#### [TASK ITEM]
Pictures stay out. Extract the lines below from the first one through the line with "thumb cmc: (170, 206)", both included.

***** RECORDS TO PROCESS

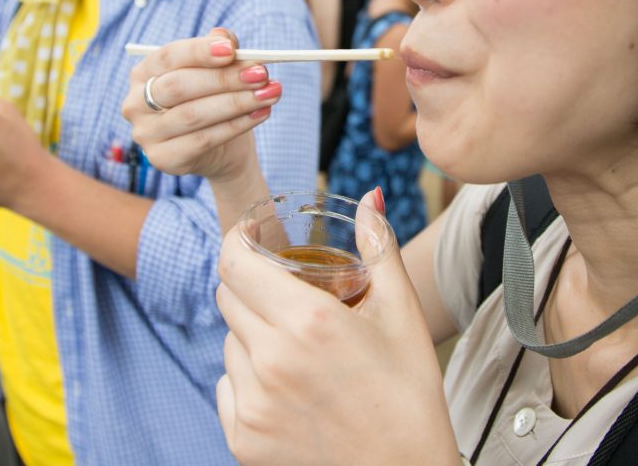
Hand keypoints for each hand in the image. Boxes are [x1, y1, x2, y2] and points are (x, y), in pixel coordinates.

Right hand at [121, 29, 280, 186]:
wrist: (221, 150)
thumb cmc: (214, 100)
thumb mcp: (218, 71)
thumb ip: (220, 50)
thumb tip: (225, 36)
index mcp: (143, 72)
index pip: (167, 56)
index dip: (199, 51)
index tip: (232, 50)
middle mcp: (136, 103)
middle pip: (178, 86)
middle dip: (223, 78)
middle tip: (261, 73)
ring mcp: (146, 134)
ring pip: (193, 115)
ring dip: (236, 102)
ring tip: (270, 92)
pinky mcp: (163, 159)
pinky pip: (203, 140)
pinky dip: (236, 125)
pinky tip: (261, 113)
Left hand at [215, 190, 460, 465]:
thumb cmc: (410, 396)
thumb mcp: (402, 315)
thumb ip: (379, 247)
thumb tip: (370, 198)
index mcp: (309, 322)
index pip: (236, 263)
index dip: (237, 240)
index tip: (250, 234)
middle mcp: (273, 361)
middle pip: (228, 297)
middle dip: (251, 284)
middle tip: (286, 293)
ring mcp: (253, 404)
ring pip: (230, 342)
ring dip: (253, 334)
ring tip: (299, 349)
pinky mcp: (243, 439)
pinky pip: (227, 387)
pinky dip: (248, 380)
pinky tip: (289, 388)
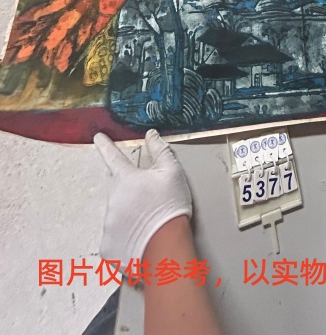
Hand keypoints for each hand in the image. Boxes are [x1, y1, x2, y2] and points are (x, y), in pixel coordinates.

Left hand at [94, 129, 192, 267]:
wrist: (166, 248)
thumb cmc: (170, 206)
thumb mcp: (172, 172)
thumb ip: (160, 150)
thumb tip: (150, 134)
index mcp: (125, 179)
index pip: (112, 156)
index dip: (105, 145)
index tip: (97, 137)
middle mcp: (112, 199)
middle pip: (116, 187)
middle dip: (126, 187)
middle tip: (143, 194)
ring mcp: (107, 224)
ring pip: (116, 213)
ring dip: (129, 214)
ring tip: (149, 223)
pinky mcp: (108, 247)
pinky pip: (115, 238)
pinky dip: (126, 237)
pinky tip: (141, 240)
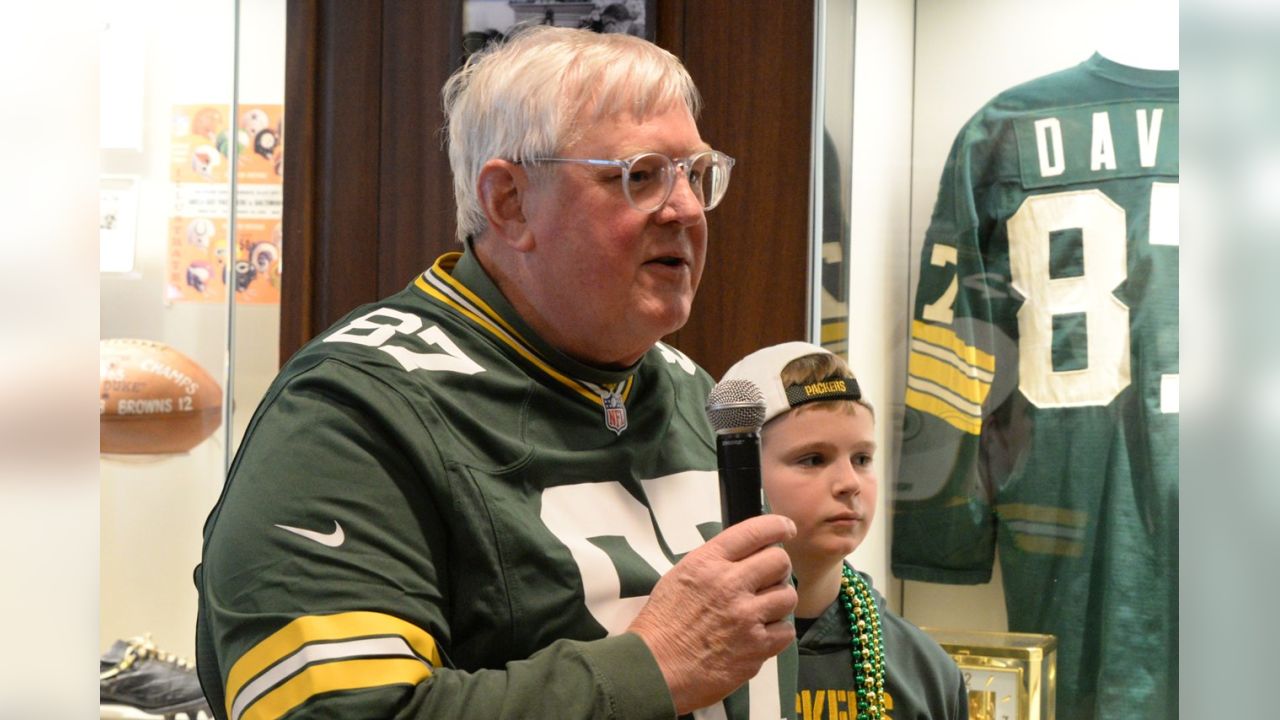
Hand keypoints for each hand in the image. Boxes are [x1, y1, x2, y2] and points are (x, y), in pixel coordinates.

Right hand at [626, 514, 796, 714]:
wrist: (654, 669)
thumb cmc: (661, 625)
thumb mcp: (679, 577)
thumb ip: (713, 563)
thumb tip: (744, 555)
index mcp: (707, 563)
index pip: (755, 531)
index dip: (778, 526)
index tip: (786, 529)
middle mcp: (730, 584)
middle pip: (780, 561)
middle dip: (778, 568)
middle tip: (769, 579)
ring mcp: (746, 617)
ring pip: (788, 595)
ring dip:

**********

#### [ANSWER SECTION]
Hand keypoints for each hand in the image. Boxes are [x1, y1, x2, y2] and points are (x, y), in pixel coordinates.

Right hand at [121, 29, 280, 186]:
wrist: (221, 150)
thumb cmc: (214, 100)
thumb mcp: (218, 71)
thumb ip: (220, 50)
thumb tip: (225, 36)
index mcp: (143, 72)
index pip: (167, 56)
index dip: (199, 51)
index tip: (232, 50)
middle mcp: (136, 103)
middle pip: (178, 86)
middle dip: (223, 78)
middle tip: (261, 73)
ring mcp: (146, 134)
ring pip: (193, 115)
ring dip: (236, 102)
ring tip: (270, 92)
pinky mcp: (163, 159)
pinky pip: (203, 140)
pinky dip: (236, 125)
pinky tip: (261, 113)
Left hand at [215, 190, 460, 465]:
thumb cmc: (410, 396)
thumb mcp: (402, 315)
thumb ip: (379, 247)
thumb tip: (370, 198)
index mcp: (309, 322)
index pip: (236, 263)
index dip: (237, 240)
index tip: (250, 234)
middle mcp: (273, 361)
middle pip: (228, 297)
middle dip: (251, 284)
middle tip: (286, 293)
ring mcp: (253, 404)
ring pip: (230, 342)
ring dip: (253, 334)
ring tip: (299, 349)
pinky mcp: (243, 439)
pinky pip: (227, 387)
pinky dip: (248, 380)
pinky tip: (289, 388)
Hand keypoints for each hand in the image. Boxes are [x1, y1, x2, y2] and points are (x, y), in pixel coordinates.

Left hand at [94, 129, 192, 267]:
wrist: (166, 248)
thumb cmc: (170, 206)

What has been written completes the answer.